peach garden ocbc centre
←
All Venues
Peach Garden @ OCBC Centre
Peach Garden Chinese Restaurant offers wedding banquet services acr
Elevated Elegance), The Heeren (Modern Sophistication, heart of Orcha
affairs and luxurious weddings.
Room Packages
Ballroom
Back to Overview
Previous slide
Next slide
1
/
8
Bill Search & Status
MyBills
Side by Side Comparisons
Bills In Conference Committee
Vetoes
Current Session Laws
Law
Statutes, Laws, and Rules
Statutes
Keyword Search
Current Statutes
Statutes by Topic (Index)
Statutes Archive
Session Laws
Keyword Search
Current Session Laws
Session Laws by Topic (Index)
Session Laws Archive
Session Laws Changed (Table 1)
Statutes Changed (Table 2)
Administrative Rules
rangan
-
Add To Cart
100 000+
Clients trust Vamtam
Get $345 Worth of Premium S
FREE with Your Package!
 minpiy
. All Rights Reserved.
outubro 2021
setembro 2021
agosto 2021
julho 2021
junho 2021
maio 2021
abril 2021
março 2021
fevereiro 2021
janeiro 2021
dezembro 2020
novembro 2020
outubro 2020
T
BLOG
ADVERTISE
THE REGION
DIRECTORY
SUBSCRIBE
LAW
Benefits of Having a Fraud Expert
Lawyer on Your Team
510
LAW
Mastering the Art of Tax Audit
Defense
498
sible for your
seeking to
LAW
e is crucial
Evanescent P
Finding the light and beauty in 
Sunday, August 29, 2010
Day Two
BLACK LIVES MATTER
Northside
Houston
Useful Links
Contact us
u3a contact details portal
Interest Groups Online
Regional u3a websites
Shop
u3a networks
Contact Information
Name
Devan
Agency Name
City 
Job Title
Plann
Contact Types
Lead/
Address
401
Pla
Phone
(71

____________________

## EXERCISE PROMPT:
Change every "Keyword Search" to "Full-Text Search" in the lines running from the start of the listing through the line holding "dezembro 2020", inclusive, and give those lines back with nothing else altered.

## FINISHED EXERCISE:
peach garden ocbc centre
←
All Venues
Peach Garden @ OCBC Centre
Peach Garden Chinese Restaurant offers wedding banquet services acr
Elevated Elegance), The Heeren (Modern Sophistication, heart of Orcha
affairs and luxurious weddings.
Room Packages
Ballroom
Back to Overview
Previous slide
Next slide
1
/
8
Bill Search & Status
MyBills
Side by Side Comparisons
Bills In Conference Committee
Vetoes
Current Session Laws
Law
Statutes, Laws, and Rules
Statutes
Full-Text Search
Current Statutes
Statutes by Topic (Index)
Statutes Archive
Session Laws
Full-Text Search
Current Session Laws
Session Laws by Topic (Index)
Session Laws Archive
Session Laws Changed (Table 1)
Statutes Changed (Table 2)
Administrative Rules
rangan
-
Add To Cart
100 000+
Clients trust Vamtam
Get $345 Worth of Premium S
FREE with Your Package!
 minpiy
. All Rights Reserved.
outubro 2021
setembro 2021
agosto 2021
julho 2021
junho 2021
maio 2021
abril 2021
março 2021
fevereiro 2021
janeiro 2021
dezembro 2020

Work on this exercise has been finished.